Unfortunately, not all ash trees are able to be saved and some still need to be removed to ensure that the embedded beetles are extricated from the tree population of Richfield. These removed trees are replaced by public works workers at a ratio of one to 1.5 by a variety of other tree species.

“In the 1970s, Richfield’s elm tree population was decimated by Dutch elm disease and they were primarily replaced by ash trees because they were known for their heartiness,” explained city forester Joe Clarke. “Regrettably, replacing one tree with another and not diversifying the overall population just set up the city to suffer the same outcome again.”

This time around, the Public Works Department is working to ensure that any future tree pandemic will not wipe out 15 percent of the city’s canopy. Ash trees are replaced from an ever-growing list of more than 30 tree options, ranging from oaks to gingkoes to crab apples.

“For decades, our tree replacement list was very restrictive and included only about five tree options,” said Deputy Public Works Director Chris Link. “We have really branched out and are adding more and more trees to the list all the time. Richfield’s tree canopy is one of the ‘gems’ of the city and we want to keep it looking diverse and vibrant.”

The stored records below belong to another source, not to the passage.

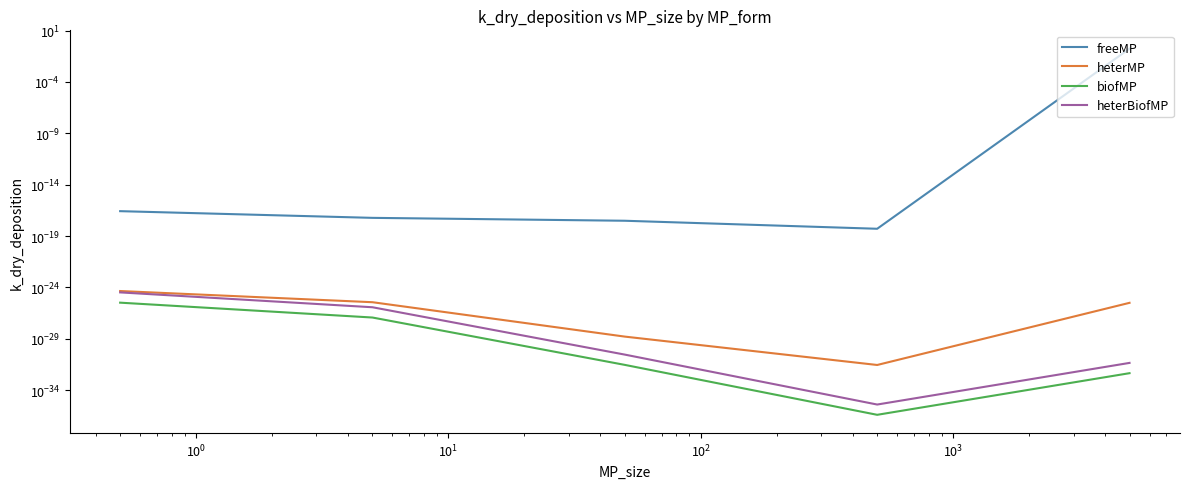

The biofMP series shows 0.0 at $\mathdefault{10^{0}}$. True or false?

True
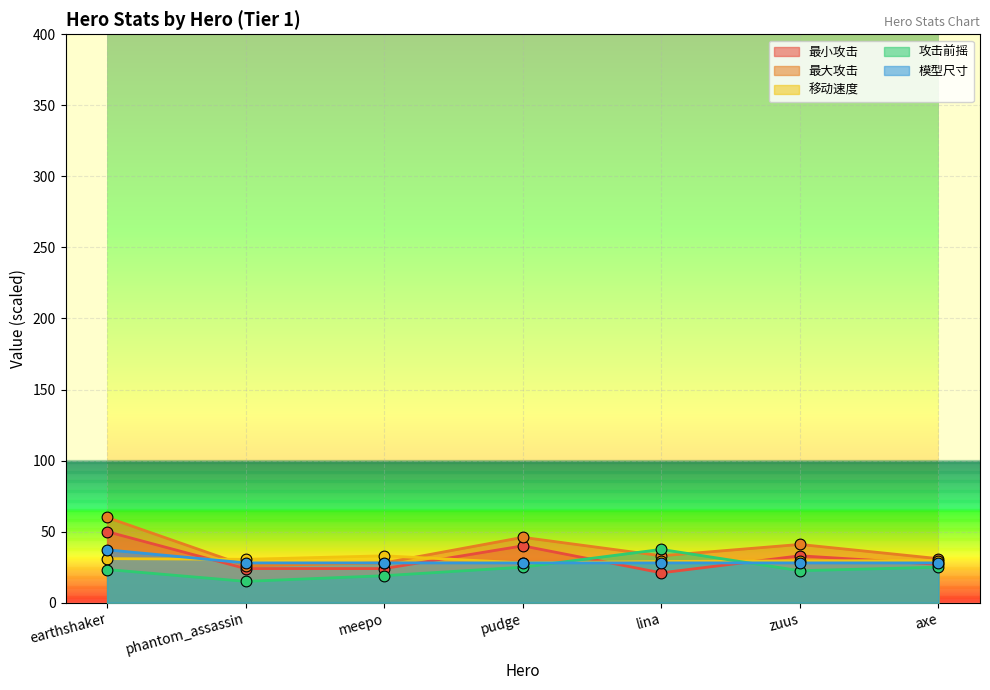

Which series has the largest total across all categories?

最大攻击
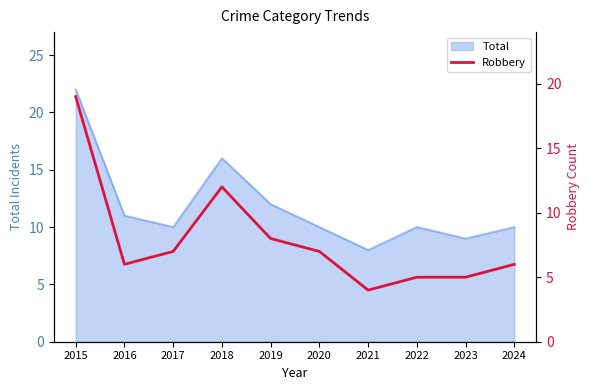

Does the chart have visible grid lines?

No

The city has been mustering most of its EAB resources to combat the infestation in the more than 2,000 ash trees residing in public spaces, such as parks and the right-of-way. To help accomplish this, the Public Works Department applied for and was awarded a $100,000 grant from the Minnesota Department of Natural Resources. 

The grant will be used to identify and prioritize the removal and replacement of ash trees in east and southeast Richfield, which is the area of the city with the highest concentration of the tree species. The city will match the grant with an additional $31,269 from the streets/forestry operating budget.  

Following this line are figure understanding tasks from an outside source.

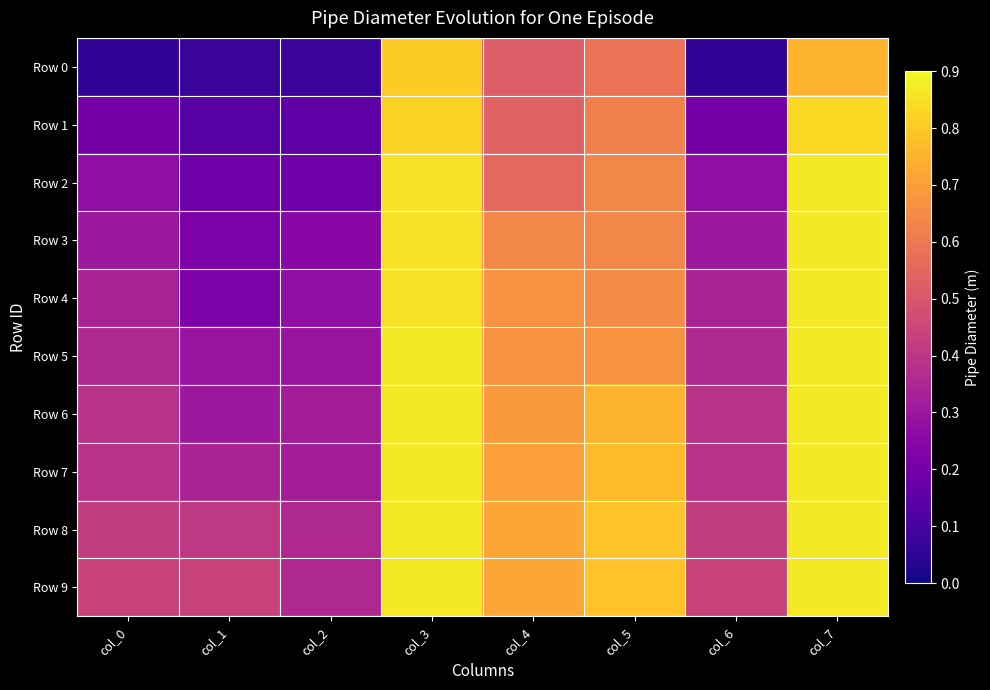

List the series in order of their peak value, highest first.

Row 2, Row 3, Row 4, Row 5, Row 6, Row 7, Row 8, Row 9, Row 1, Row 0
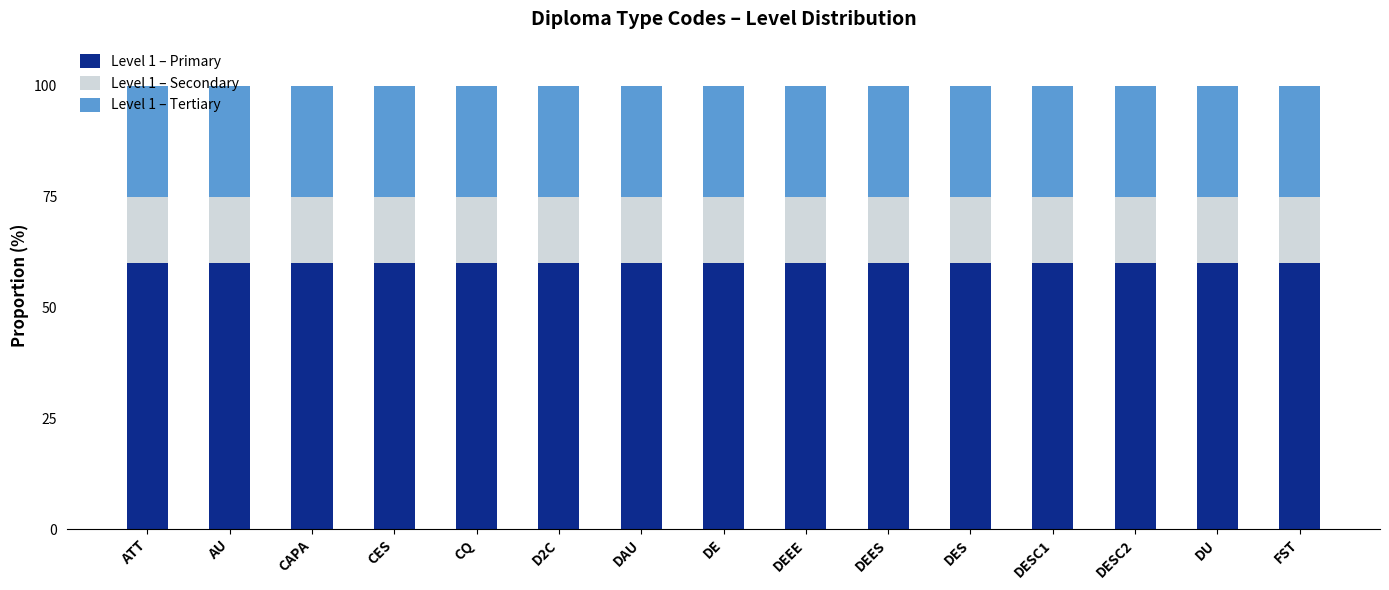

How many series are shown in this chart?

3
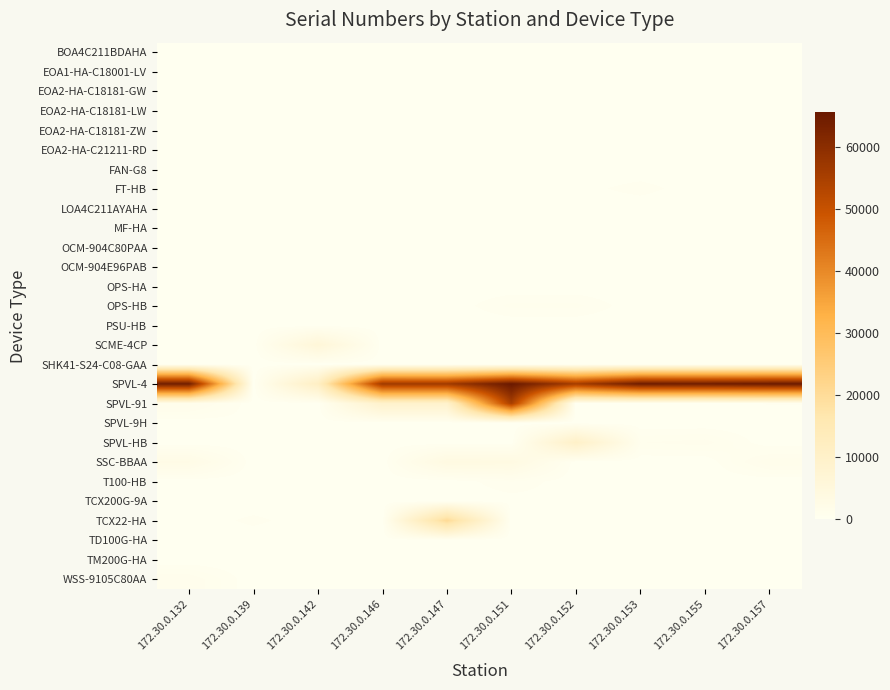

Which series has the largest range (max minus min)?

SPVL-4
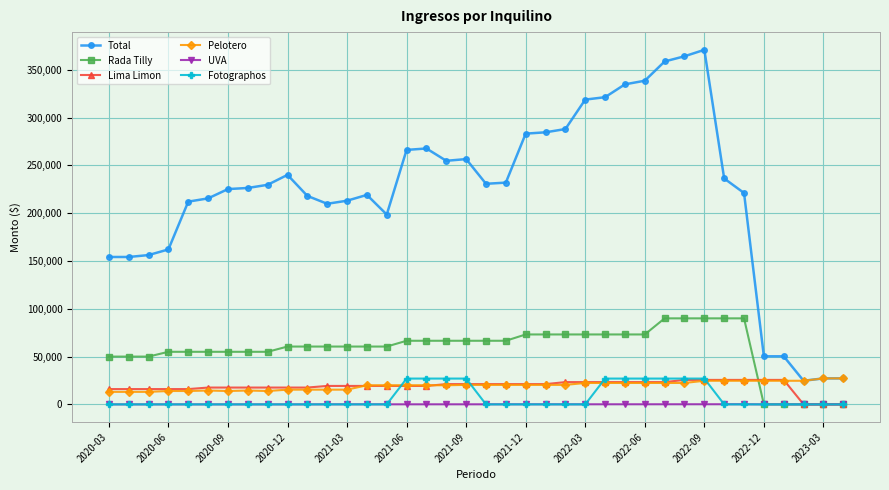

What are all the series names shown in the legend?

Total, Rada Tilly, Lima Limon, Pelotero, UVA, Fotographos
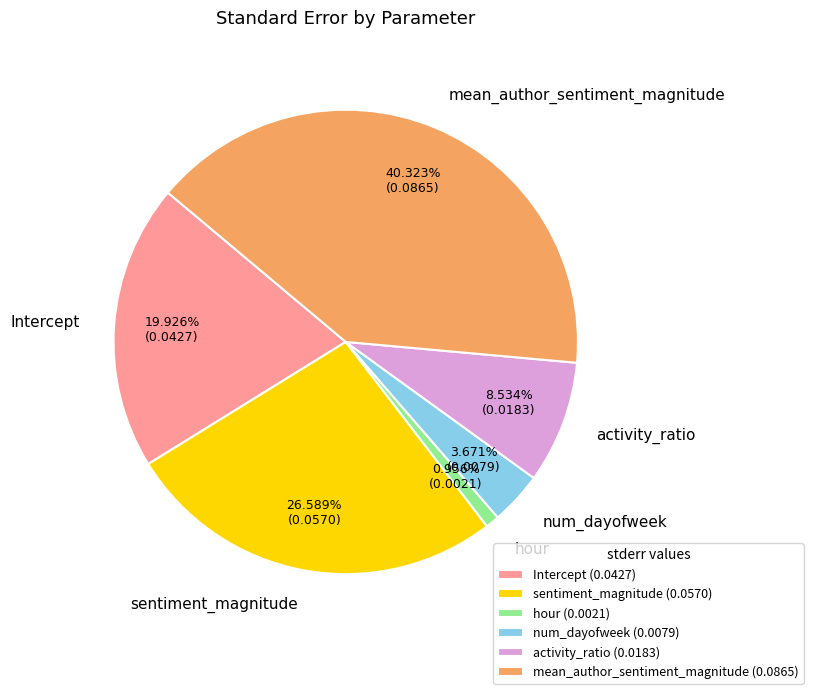

Is it true that Intercept is 20% of the pie?

True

In all, the grant and matching funds will help aid in the removal and replacement of 294 ash trees.

Residents are an integral part of helping stop the spread of EAB throughout Richfield.

“As a city, I feel like we have been executing a necessary and aggressive plan to combat EAB in our public trees, but the trees on private property are what I worry most about,” remarked Link. “If your ash tree has thinning leaves, damaged bark or D-shaped exit holes, it probably has EAB. Luckily, there is a lot you can do to try and save it.”

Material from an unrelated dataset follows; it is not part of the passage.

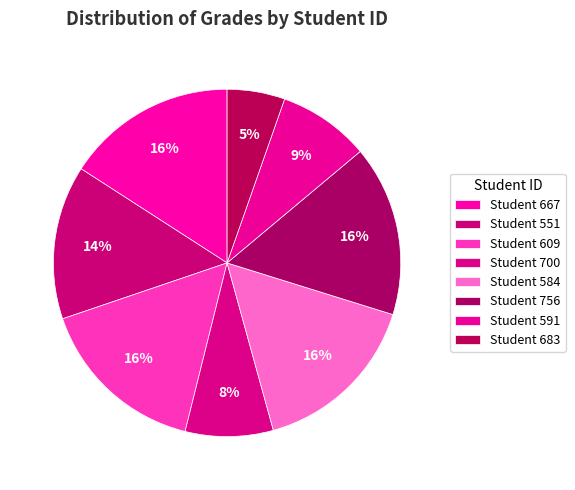

How many slices are in this pie chart?

8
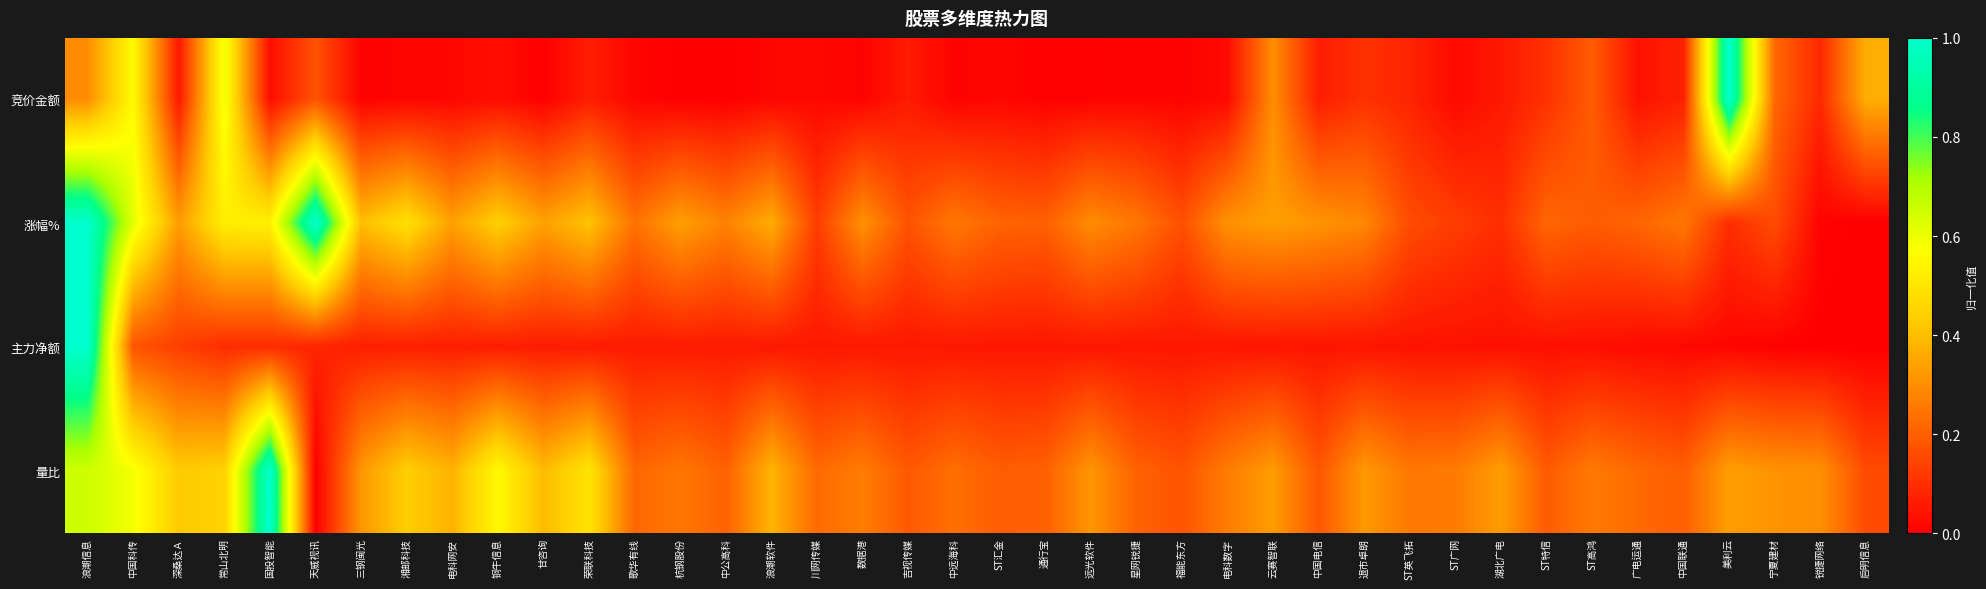

What is the total value across all series at 常山北明?

1.7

Residents can take advantage of the city’s tree inspection service, where the city forester comes to a resident’s home and inspects the tree, as well as provides recommendations. 

If the ash tree is salvageable and it is within a resident’s budget, they should consider treating the tree. Most tree contractors offer this service. Plus, the city has a list of trusted tree service partners on its EAB webpage.

Back to Donaldson Park, the 45 ash trees marked for removal still have a little time before they are cut down. Right now, the Public Works Department estimates that the trees will be removed in late May or early June, with a subsequent community tree planting event taking place during the fall.